Суши хотелось так, что зубы сводило. Ну почему жизнь так несправедлива, почему? Вон ведь, и дом — полная чаша, и дети растут все соседи завидуют, и муж — умереть не встать, и любовник — обалдеть и застрелиться, и даже Коби и Моти ничего себе, если в профиль со спины. Ну почему? Как вести хозяйство и приходить получать любовь и дружбу, так они тут. А как хорошему человеку нужно внепланово раз в жизни суши, то никого и ничего. Ну почему?
Зазвонил телефон. Талюша метнулась к трубке и волнующим полушепотом произнесла "аллоу?" с интимной такой интонацией в конце. Она всегда так отвечала на телефон.
— Талечка, как дела? — раздался в трубке до боли знакомый мамин голос.
— Нормально, — быстро перешла Талюша с интимно-волнующих интонаций на раздраженные, — тебе чего?
С мамой Талюша обычно разговаривала коротко и ясно. Без изысков.
— Талечка, я тебе сегодня там вкусненького передала, — сообщила мама извиняющимся тоном. — В зелёной коробочке. Папа с работы принёс.
— Вкусненького? — вяло переспросила Талюша, представляю, что у неё там за вкусненькое, небось опять эти её пирожки, — это чего еще?
— Да не знаю я, — отозвалась мама, — говорю же, папа принёс. У них там на работе какая-то встреча была, не то с японцами, не то с китайцами, и всех угощали какой-то гадостью, я название забыла. Вроде рыба там внутри и чуть ли не водоросли, ты же понимаешь, мы с папой такого есть не будем, а тебе, может, понравится. Ты у нас современная.
— Рыба? Водоросли? — и так уже хриплый Талюшин голос, казалось, осел еще сильней: она боялась поверить, — СУШИ???
— Может, и суши, — без энтузиазма согласилась мама, — я ж не знаю, как эта дрянь называется. Кажется, именно так.
Талюша не дослушала, бросила трубку, рванулась к холодильнику и распахнула белую дверцу. На центральной полке одиноко стояла кастрюля со старыми щами. Сбоку виднелись сосиски и пачка крабовых палочек. На полке ниже стоял томатный сок.
— Где, — не своим голосом завопила Талюша, перекрикивая десять тысяч футбольных болельщиков в телевизоре, где мои суши, ГДЕ???
— Какие суши, — спросил муж, на удивление быстро оторвавшись от экрана, — такая коробочка была зеленая?
— Да, да, зелёная, мама передала, — Талюша пританцовывала у холодильника не хуже, чем на экране танцевал у чужих ворот центральный нападающий проигрывающей команды, — это папа с работы принёс, у них китайцы были с японцами, и их всех сушами кормили, ГДЕ?!?
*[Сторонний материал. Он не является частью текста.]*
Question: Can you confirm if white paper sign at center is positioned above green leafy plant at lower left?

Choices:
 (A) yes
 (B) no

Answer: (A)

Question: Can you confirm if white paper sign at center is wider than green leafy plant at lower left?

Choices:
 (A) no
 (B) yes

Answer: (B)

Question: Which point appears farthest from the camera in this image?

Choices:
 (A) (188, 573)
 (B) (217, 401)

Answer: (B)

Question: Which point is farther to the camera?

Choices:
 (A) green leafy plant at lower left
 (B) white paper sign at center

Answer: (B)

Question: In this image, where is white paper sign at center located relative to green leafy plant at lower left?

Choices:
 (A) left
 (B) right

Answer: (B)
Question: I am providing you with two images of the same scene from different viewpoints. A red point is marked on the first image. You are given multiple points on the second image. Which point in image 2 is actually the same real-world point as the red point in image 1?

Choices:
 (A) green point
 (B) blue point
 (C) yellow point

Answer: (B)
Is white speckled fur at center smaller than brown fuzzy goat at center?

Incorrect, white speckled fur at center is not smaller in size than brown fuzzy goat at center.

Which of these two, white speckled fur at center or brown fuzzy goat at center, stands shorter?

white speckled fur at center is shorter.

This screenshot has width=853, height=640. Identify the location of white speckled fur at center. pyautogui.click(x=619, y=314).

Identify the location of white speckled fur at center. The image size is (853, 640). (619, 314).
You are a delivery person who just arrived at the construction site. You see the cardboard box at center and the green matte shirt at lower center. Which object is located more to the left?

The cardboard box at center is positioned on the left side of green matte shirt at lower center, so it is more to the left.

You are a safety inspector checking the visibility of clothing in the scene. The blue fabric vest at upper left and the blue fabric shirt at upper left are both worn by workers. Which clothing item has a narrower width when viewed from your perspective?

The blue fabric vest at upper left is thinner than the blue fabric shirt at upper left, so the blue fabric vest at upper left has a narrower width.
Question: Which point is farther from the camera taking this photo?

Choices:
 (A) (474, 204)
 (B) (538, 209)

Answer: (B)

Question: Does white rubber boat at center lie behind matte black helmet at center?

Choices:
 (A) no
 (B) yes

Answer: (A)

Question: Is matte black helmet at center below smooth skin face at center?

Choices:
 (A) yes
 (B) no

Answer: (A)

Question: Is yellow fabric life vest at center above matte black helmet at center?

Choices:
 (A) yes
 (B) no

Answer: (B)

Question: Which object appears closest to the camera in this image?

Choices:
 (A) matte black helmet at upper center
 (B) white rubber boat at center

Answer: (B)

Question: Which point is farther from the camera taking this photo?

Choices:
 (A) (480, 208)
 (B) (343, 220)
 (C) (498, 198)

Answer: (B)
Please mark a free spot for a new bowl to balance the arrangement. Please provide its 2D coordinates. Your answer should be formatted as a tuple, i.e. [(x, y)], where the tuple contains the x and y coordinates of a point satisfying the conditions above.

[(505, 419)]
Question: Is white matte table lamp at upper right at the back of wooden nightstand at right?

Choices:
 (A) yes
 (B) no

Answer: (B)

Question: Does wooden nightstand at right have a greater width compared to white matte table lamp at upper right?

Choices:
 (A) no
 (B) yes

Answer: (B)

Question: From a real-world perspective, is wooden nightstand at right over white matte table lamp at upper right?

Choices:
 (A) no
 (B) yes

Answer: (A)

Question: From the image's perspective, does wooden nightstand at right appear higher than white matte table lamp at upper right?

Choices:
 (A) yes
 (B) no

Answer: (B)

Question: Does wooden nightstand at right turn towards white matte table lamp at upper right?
— А, вот это как называлось-то, — отворачиваясь обратно к экрану, рассеянно произнёс муж, — а я как раз таких никогда не пробовал, там их немного было, я все и съел. Надо же, говоришь, японцы с китайцами готовили, вот никогда бы не подумал. Нормальная такая еда.
©Виктория Райхер, 2004
Виктория Райхер. Молитва о моей дочке Кате и внучке Соне
Господи, я помню и знаю — ты в космосе, ты в полёте, ты занят, как все в этом мире, а может, и так, как никто. Но моя дочка Катя, Господи, очень устаёт на работе. А у моей внучки Сони до сих пор нет тёплого зимнего пальто. Господи, ты ведь в курсе: я обычно не валю на тебя своих бед. Все мы должны разбираться с делами сами, все, красавицы и уродки. Но моя дочка Катя не высыпается уже много лет. А моя внучка Соня опять порвала колготки.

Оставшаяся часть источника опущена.